Vic Mensa and Kerby Jean-Raymond Are Heading to Standing Rock With Supplies and You Should Too
The rapper is returning to Standing Rock with a bus full of activists after a powerful visit over Thanksgiving weekend and he’s bringing along the fashion designer. “Show solidarity,” they urge.
The Chicago rapper Vic Mensa called his friend Kerby Jean-Raymond, the designer of New York-based brand Pyer Moss, at 4:00 a.m. on Monday to tell him about his experience at the Standing Rock Indian Reservation.

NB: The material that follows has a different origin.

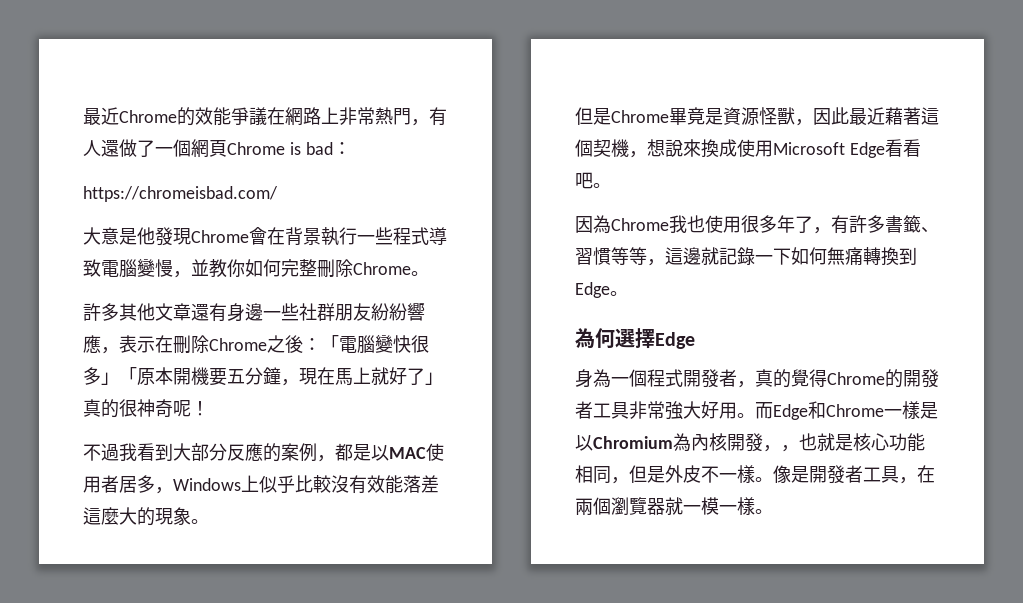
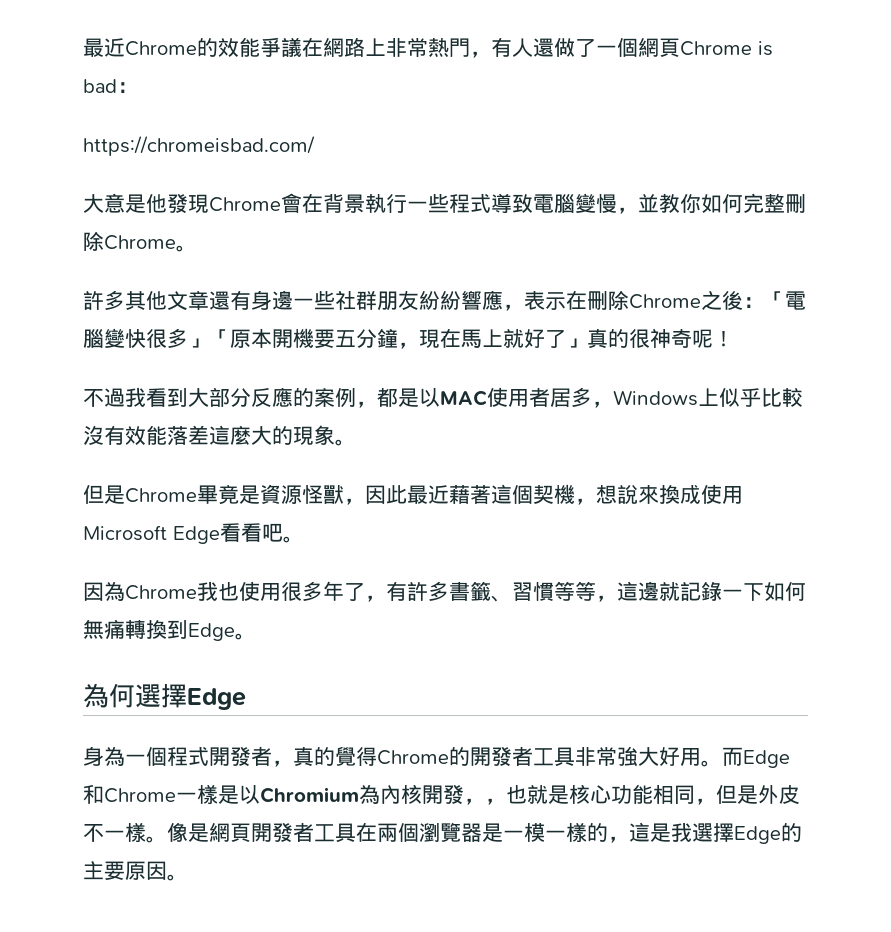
[809,465,917,484] 開發者工具， -> [209,822,356,843] 網頁開發者工具
[665,497,683,515] 就 -> [482,823,503,842] 是
(755, 506) none -> [587,822,802,844] [83,861,167,880] 的，這是我選擇Edge的主要原因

The 23-year-old had visited the front lines of the Dakota Access Pipeline protest over Thanksgiving weekend in order to raise awareness and bring supplies. And what he saw prompted him to not only recruit Jean-Raymond — who canceled all his plans to go to Art Basel Miami, booking a flight to North Dakota instead — but to also charter a bus full of activists from Chicago to North Dakota on Friday morning.
“Being there, I was very inspired by the resolve and the determination of these people to protect their right to basic human necessities,” Mensa said on Thursday. “I felt that it was important to bring people from a different world, who are deeply rooted in the black American struggle, to come and support them.”
Native American tribes whose land will be directly effected by the building of the pipeline have been protesting for several months, enduring arrests and U.S. military resistance, including pepper spray, rubber bullets, and water cannons. There’s also rapidly-dropping winter temperatures to endure. President Barack Obama responded by delaying the pipeline’s construction for some time, but these tribes are facing a forced government evacuation on December 5, which has refocused attention on the site.
“I met a 60-year-old woman who owns a plot of land that the people are protesting on, who has been fighting for this for decades,” said Mensa. “When I asked what she’s going to do on December 5th for the planned evacuation, she said she has no plans to leave. And then I saw 15-year-old kids who are fighting felony charges for occupying land that belongs to them by treaty and by birthright. There are so many generations of people out there who are really willing to put their lives on the line for their families and for their community.”
Mensa and Jean-Raymond, who are both active and vocal about the Black Lives Matter movement, saw common ground between the struggles of African Americans and the plight of the Native American people. “I think there are so many parallels with Standing Rock and the issues black America has been really vocal about these past view years,” said Mensa. “There’s a disregard for the lives and sovereignty of native people and their right to have clean water. The way that the government is approaching the people down there protecting the water screams Selma. You know, being on that bridge and seeing militarized police on the other side with tanks and AR-15s shooting protestors in sub-zero temperatures with water cannons. It really feels like things we’ve seen time and time again in civil rights struggles.”
Being prominent figures in fashion and music, Mensa and Jean-Raymond have chosen to put their influence and platform in two ways: One, by trying to get as many people involved and speaking about Standing Rock by posting on social media and calling everyone they know. And two, by physically going to North Dakota with as many supplies as they can carry. When I spoke with Jean-Raymond on Thursday, he was on his way to Walmart to spend approximately $2,000 of his own money on warm weather clothing and non-perishable goods. After Mensa called him, he also cashed-in all the credit he had at Nike to purchase thermal clothes and outerwear.
“In terms of what other people can do, show solidarity by donating or sending supplies,” said Jean-Raymond. In addition to donating his own time and money, he called up other designer friends and asked them to take action by sending whatever extra garments they had lying around their stock rooms. So far, he’s gotten the menswear brand Mission on board. “I’ve also been hitting up all my rich friends to get some portable heaters,” he added.
Mensa echoed Jean-Raymond: “You can donate directly to the tribe at StandingRock.org. And like Kerby said, winter supplies and winter clothes are a huge necessity there. These people are literally standing against the U.S. army in 6-12 inches of snow. They need all the bundling up they can get.”